REGIONAL — Celebrating Canada Day with flag waving and fireworks of years past was not on the minds of many Canadians this July 1, but was instead a day spent in quiet reflection on the recent tragic revelations in Canadian history.

For four local residents, it was spent on horseback wearing orange coloured t-shirts in honour of the more than 1,000 unmarked graves found at locations of former government-sponsored residential schools in Canada.

Michelle Stein of Leamington said that she wanted to do something to honour the children, “to show their lives — every child’s life — matters.”

For Stein, the discovery of the unmarked graves in western Canada hit a little more close to home.

“My mother was Ojibway,” she explained in front of the Leamington Municipal Building on July 1.

“It’s a day of reflection,” she said. “It is more about giving our condolences and showing support to the families.”

Michelle Stein, Sarah Parks, John Pavao and Nelson Carvalho made their way on horseback from Leamington to Amherstburg on Canada Day to show support for Indigenous children lost to the residential school system in Canada.

SUN photo by Deanne Bertrand

Stein, along with friends Sarah Parks, John Pavao and Nelson Carvalho all wore their orange t-shirts in memory of those children as they rode from Leamington — stopping at Erie Shores Hospice and townhall — to Kingsville with a stop for lunch, and then on to Amherstburg.

Canada Day on Parliament Hill in Ottawa and other locations across Ontario, such as Toronto and London, also had large displays of orange coloured t-shirts instead of the traditional sea of red as Canadians paid tribute to those lives lost so many years ago.

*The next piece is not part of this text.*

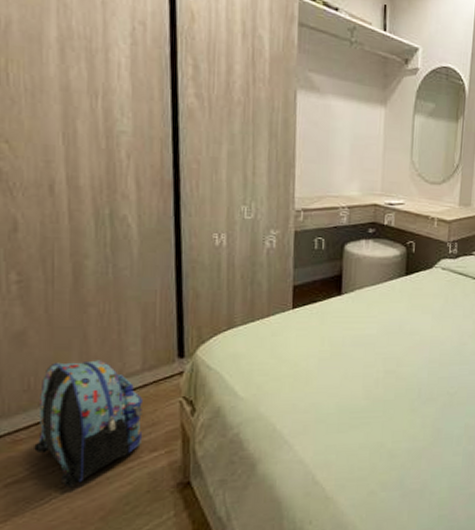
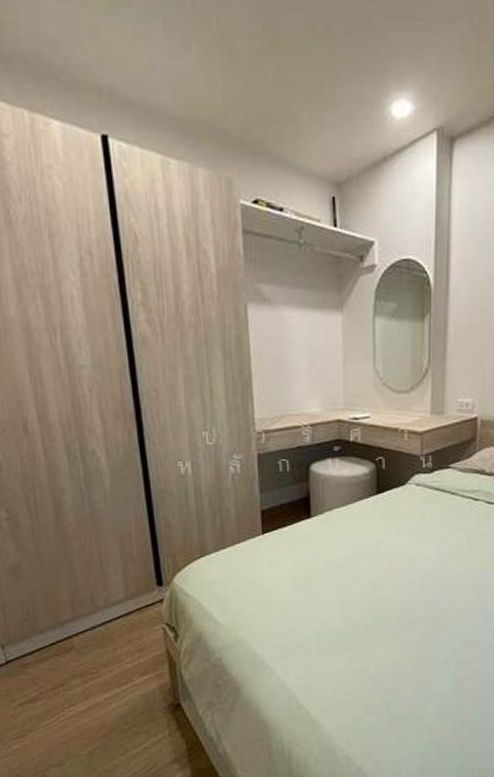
backpack: present [34,360,143,488] -> none [39,590,133,707]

According to the Government of Canada website, residential schools for Indigenous children existed in Canada from mid- 1800s until the late 1990s. It is estimated that over 150,000 First Nations, Inuit and Métis children attended residential schools during this period, which were largely operated by churches and religious organizations and funded federally.

In 2015, the Truth and Reconciliation Commission of Canada described the residential school system as a cultural genocide.